Fake Twitter Accounts: A Lucrative New Commodity

Dennis Faas's picture

Italian researchers have uncovered a thriving underground market where people peddle fake Twitter accounts. The goal: to promote business ventures.

According to Andrea Stroppa and Carlo De Micheli, two security personnel working on the study, illegitimate businesses and rogue individuals are selling dubious Twitter accounts to pad corporate and entertainment pages.

The study concluded that there are more than two dozen services currently plying this trade. Together, these services are responsible for more than 20 million fake Twitter followers that re-tweet information and perform other automated tasks.

The price for 1,000 Twitter followers is about $18, though sellers have been known to brag about making as much as $30 for a single dubious account. The security team also estimates that the entire practice has netted illegitimate businesses anywhere between $40 million and $360 million. (Source: nytimes.com)

Same Fake Followers Sold to Several Corporations

The bottom line is that sellers have everything to gain.

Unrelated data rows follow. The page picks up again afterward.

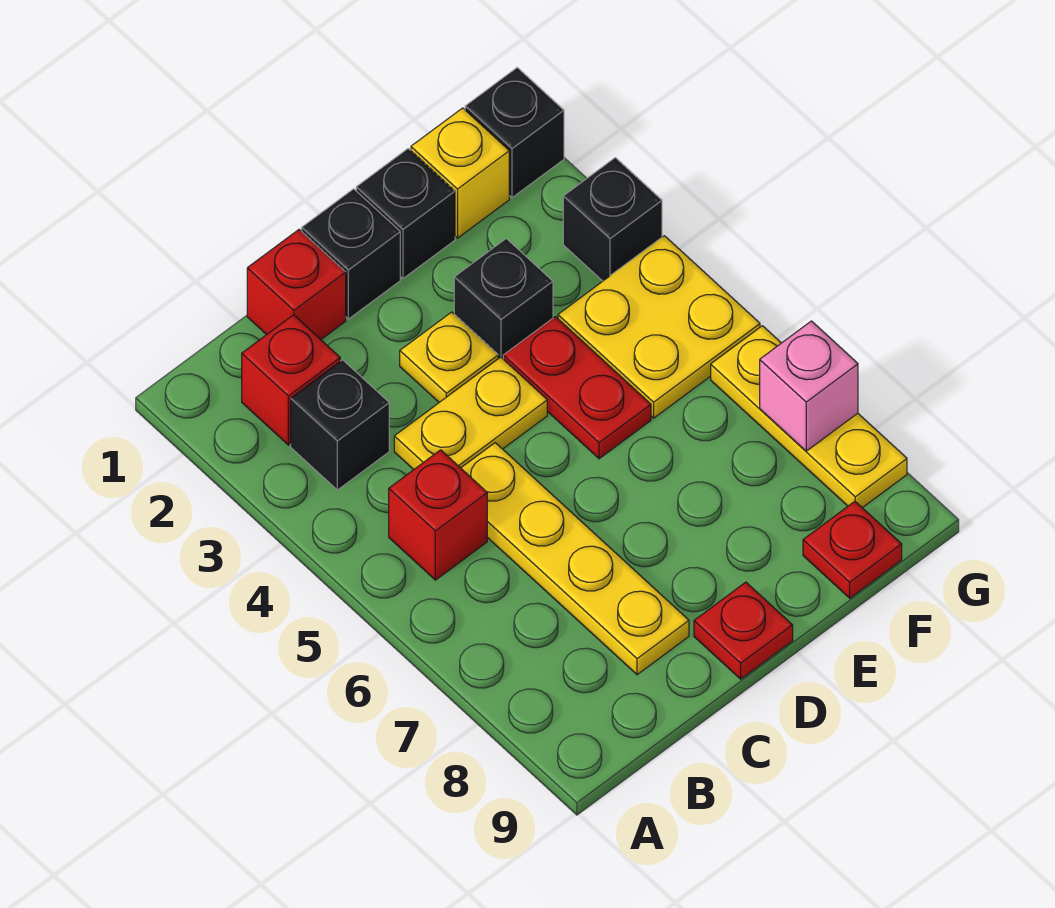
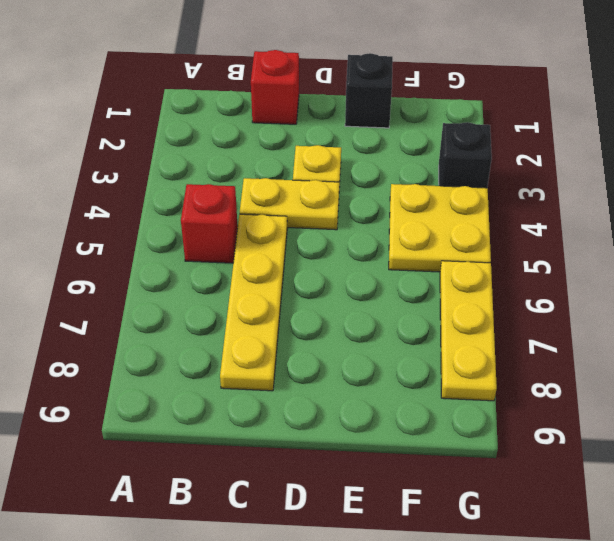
none -> red brick B2 level 1
none -> black brick B3 level 1
none -> black brick D1 level 1

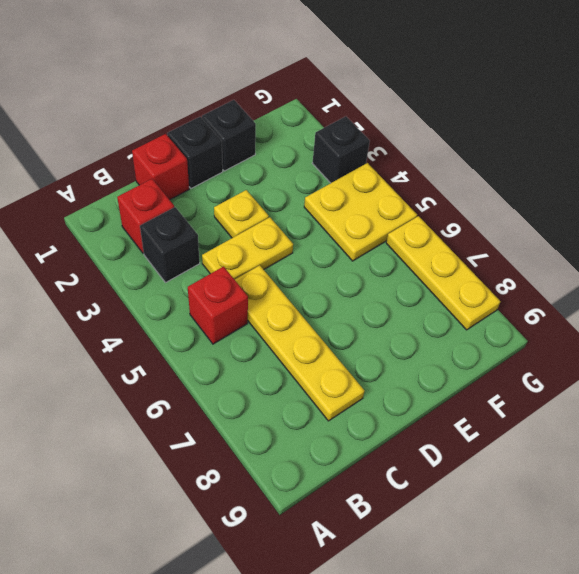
none -> red plate D9 level 1
none -> black brick E3 level 1
none -> red plate E4:E5 level 1

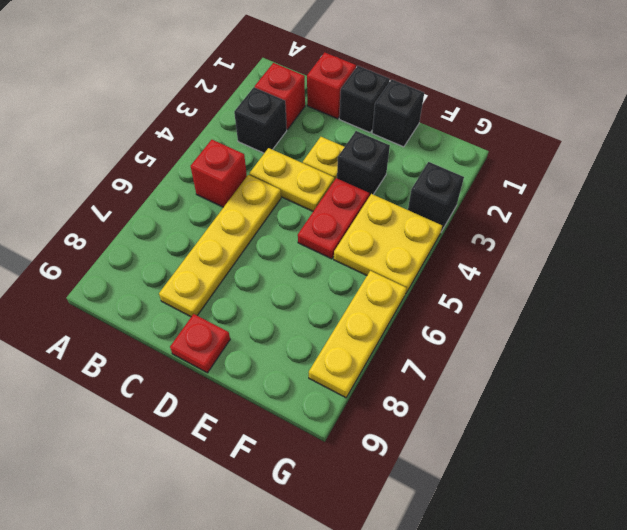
none -> yellow brick F1 level 1
none -> red plate F9 level 1
none -> black brick G1 level 1

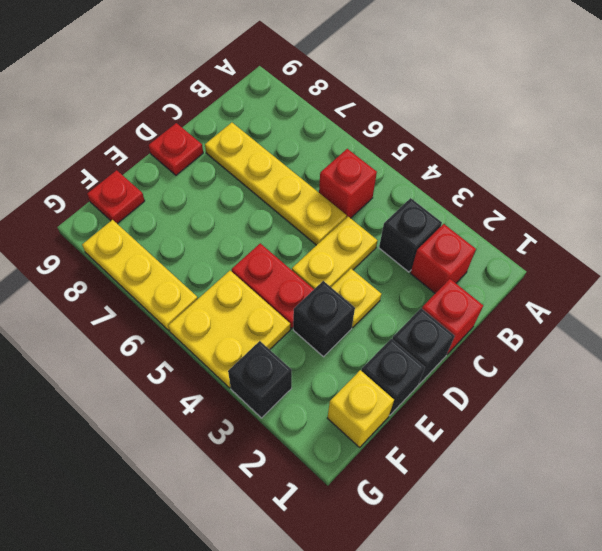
none -> black brick G1 level 1
none -> pink brick G7 level 2

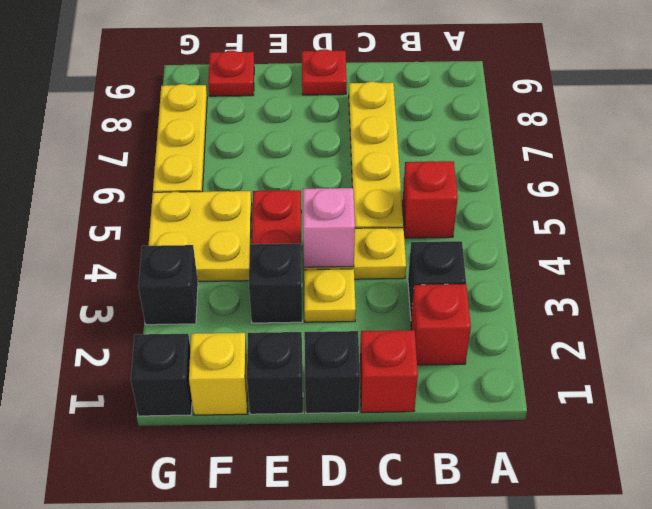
pink brick D4 level 2 -> pink brick G7 level 2

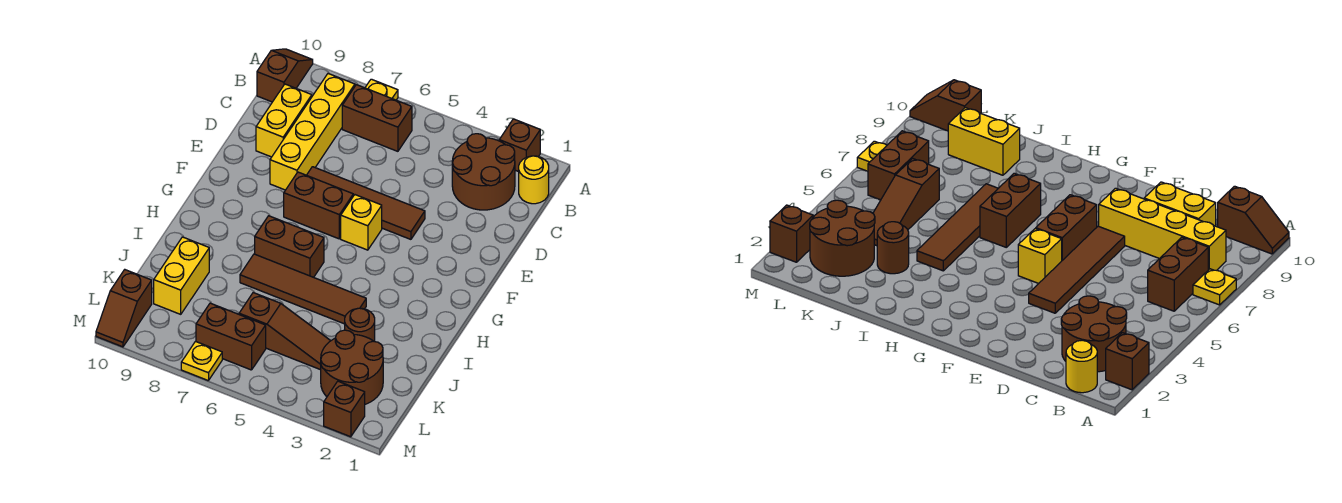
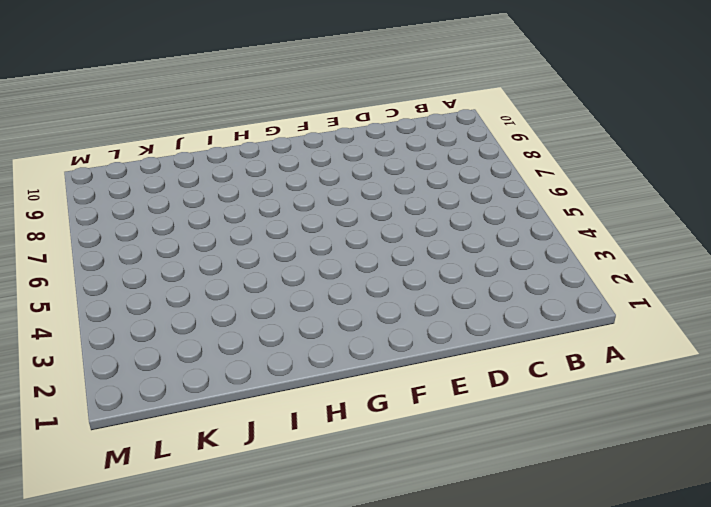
none -> brown brick A2 level 1
none -> yellow plate A7 level 1
none -> brown slope A10:B10 level 1 top B

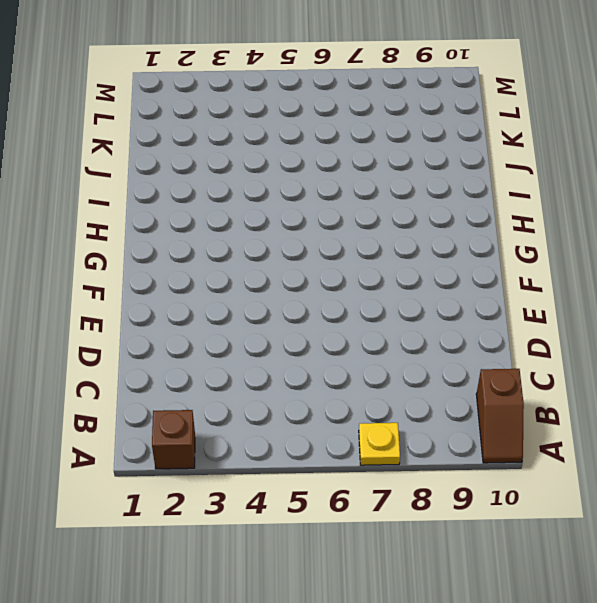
none -> yellow round brick B1 level 1
none -> brown round brick B2:C3 level 1
none -> brown brick B6:B7 level 1

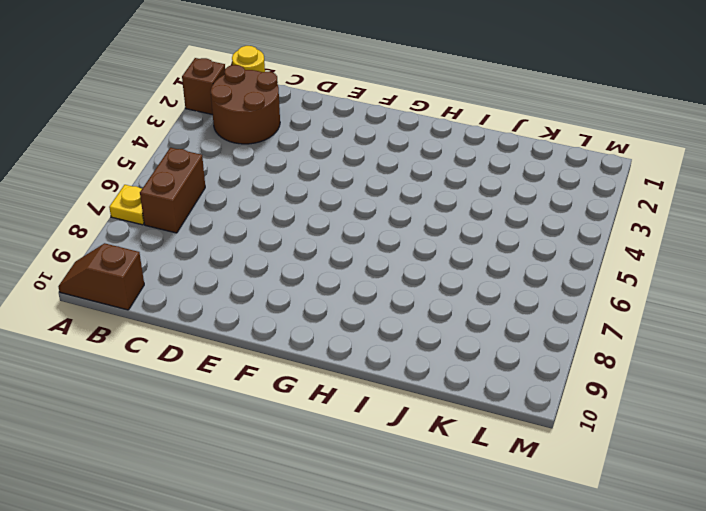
none -> yellow brick B8:E8 level 1
none -> yellow brick C9:D9 level 1
none -> brown tile E4:E7 level 1

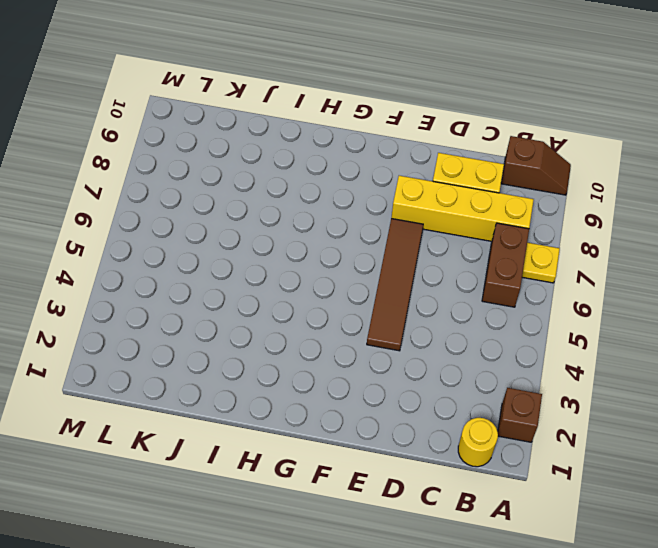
none -> brown round brick B2:C3 level 1
none -> yellow brick F5 level 1
none -> brown brick F6:F7 level 1

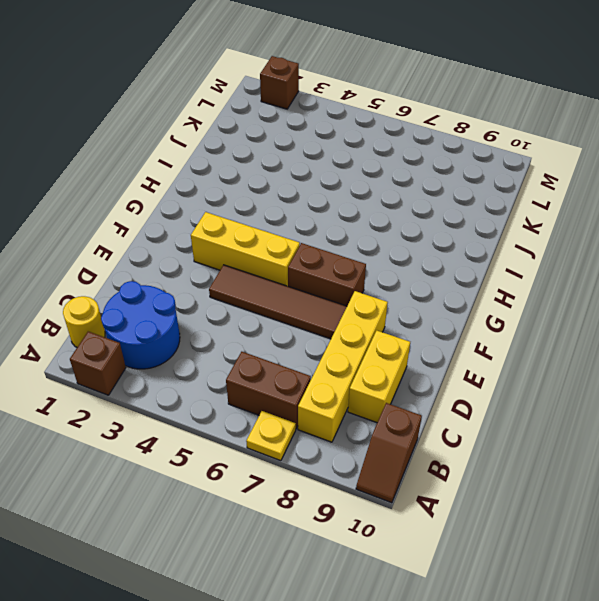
blue round brick B2:C3 level 1 -> brown round brick B2:C3 level 1
yellow brick F3:F5 level 1 -> yellow brick F5 level 1
none -> brown brick H6:H7 level 1
none -> brown tile I4:I7 level 1
none -> brown round brick J3 level 1

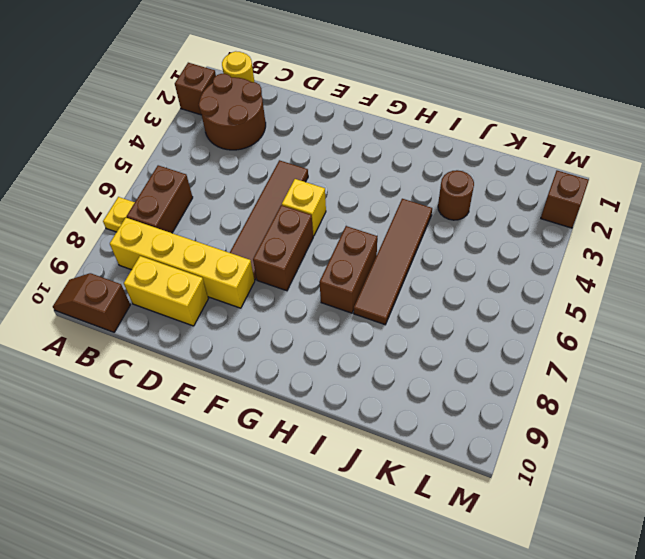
none -> yellow brick J9:K9 level 1
none -> brown round brick K2:L3 level 1
none -> brown slope K4:K6 level 1 top 6

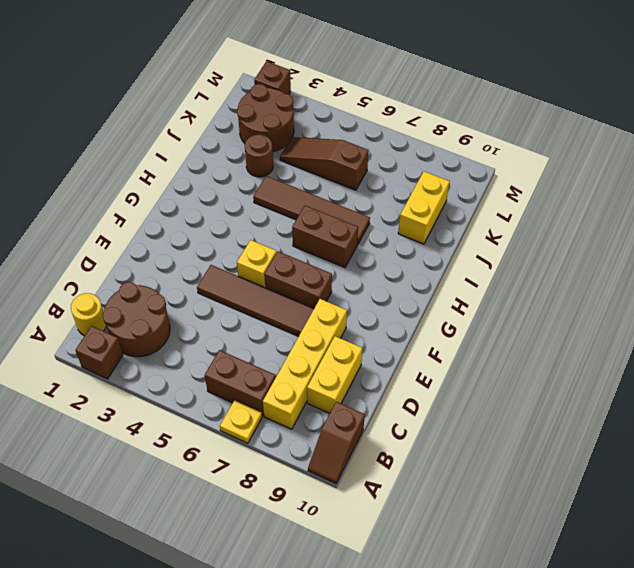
none -> brown brick L6:L7 level 1
none -> brown slope L10:M10 level 1 top L
none -> yellow plate M7 level 1

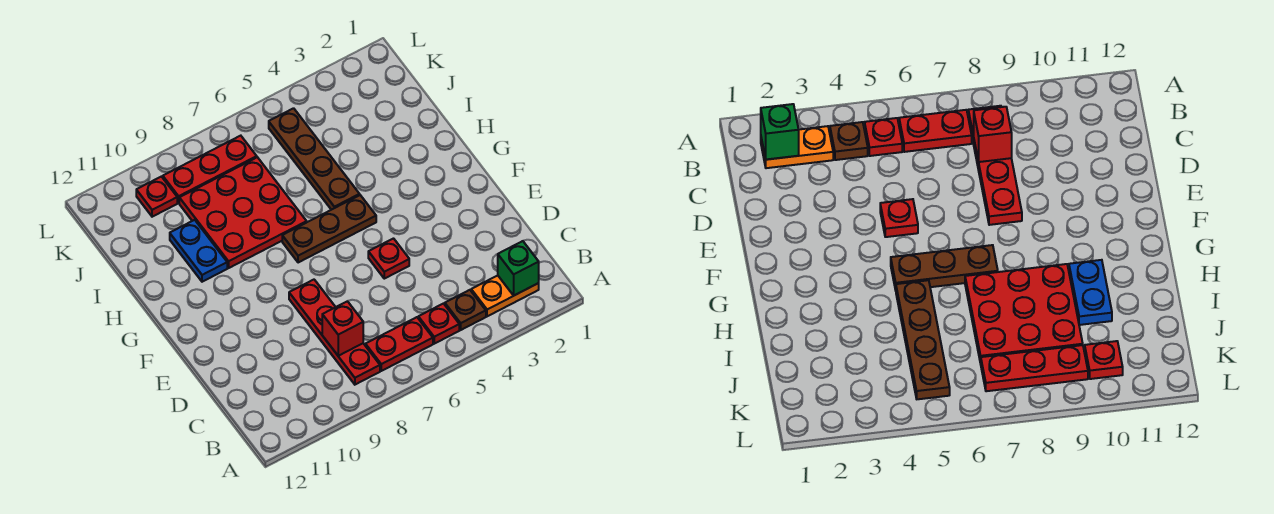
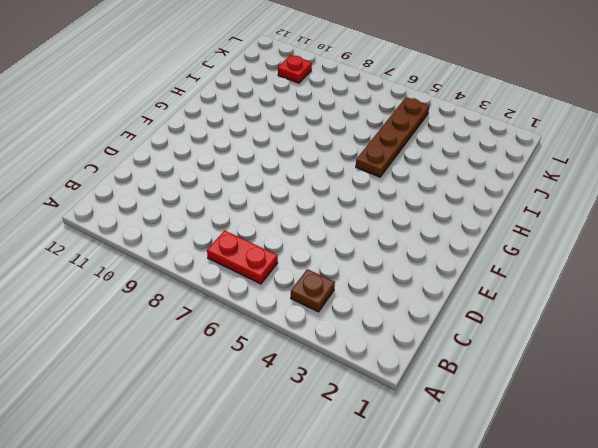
none -> orange plate B2:B3 level 1
none -> red plate B5 level 1
none -> red plate B8:E8 level 1

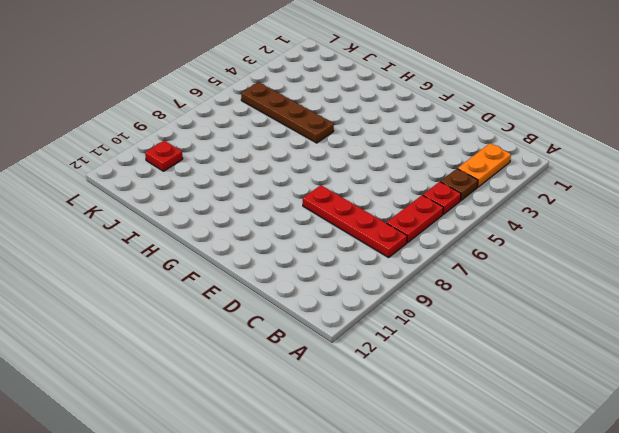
none -> red plate E5 level 1
none -> brown plate G5:G7 level 1
none -> red plate H7:J9 level 1

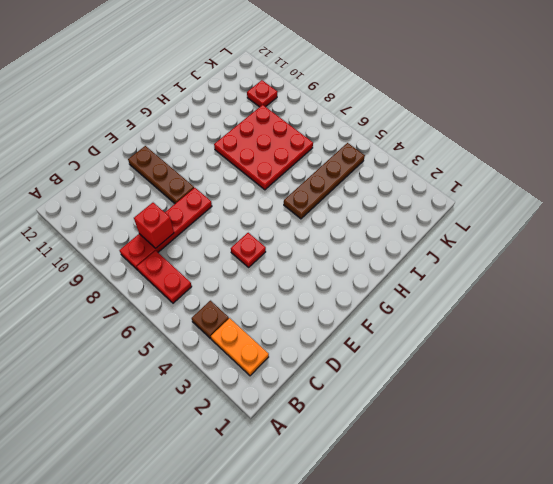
brown plate E9:E11 level 1 -> brown plate G5:G7 level 1
none -> red plate B5 level 1
none -> blue plate H10:I10 level 1
none -> red plate K7:K9 level 1

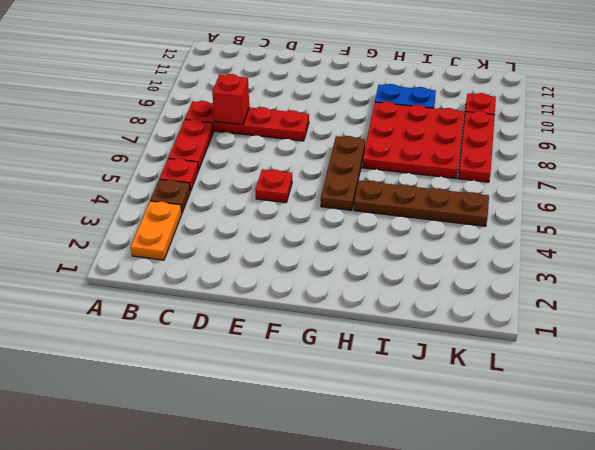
none -> green brick B2 level 2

They create a single batch of followers and sell them to multiple companies, making thousands of dollars per sale. Surprisingly, companies aren't upset with having to share their false followers with other brands; in fact, by having their followers appear on multiple Twitter pages, a sense of legitimacy is added to them.

Celebrity Accounts Hit With "High Volumes" of Fake Followers

Reports have shown that celebrities like Justin Bieber, LeBron James, Katy Perry, and Ellen DeGeneres, have all been 'followed' by fake Twitter users. However, it's unclear whether these celebrities had any knowledge of this practice.

During the 2012 U.S. Presidential campaign, Republican candidate Mitt Romney's Twitter following jumped by 100,000 people in a matter of days. Most of these accounts were later found to be illegitimate. (Source: indiatimes.com)

Analysts predict that this underground practice will only continue to grow in popularity.

That's because there is now software available for the average end-user to create their own false accounts. According to De Micheli, the service "fills in every detail. Some fake accounts look even better than the real accounts do."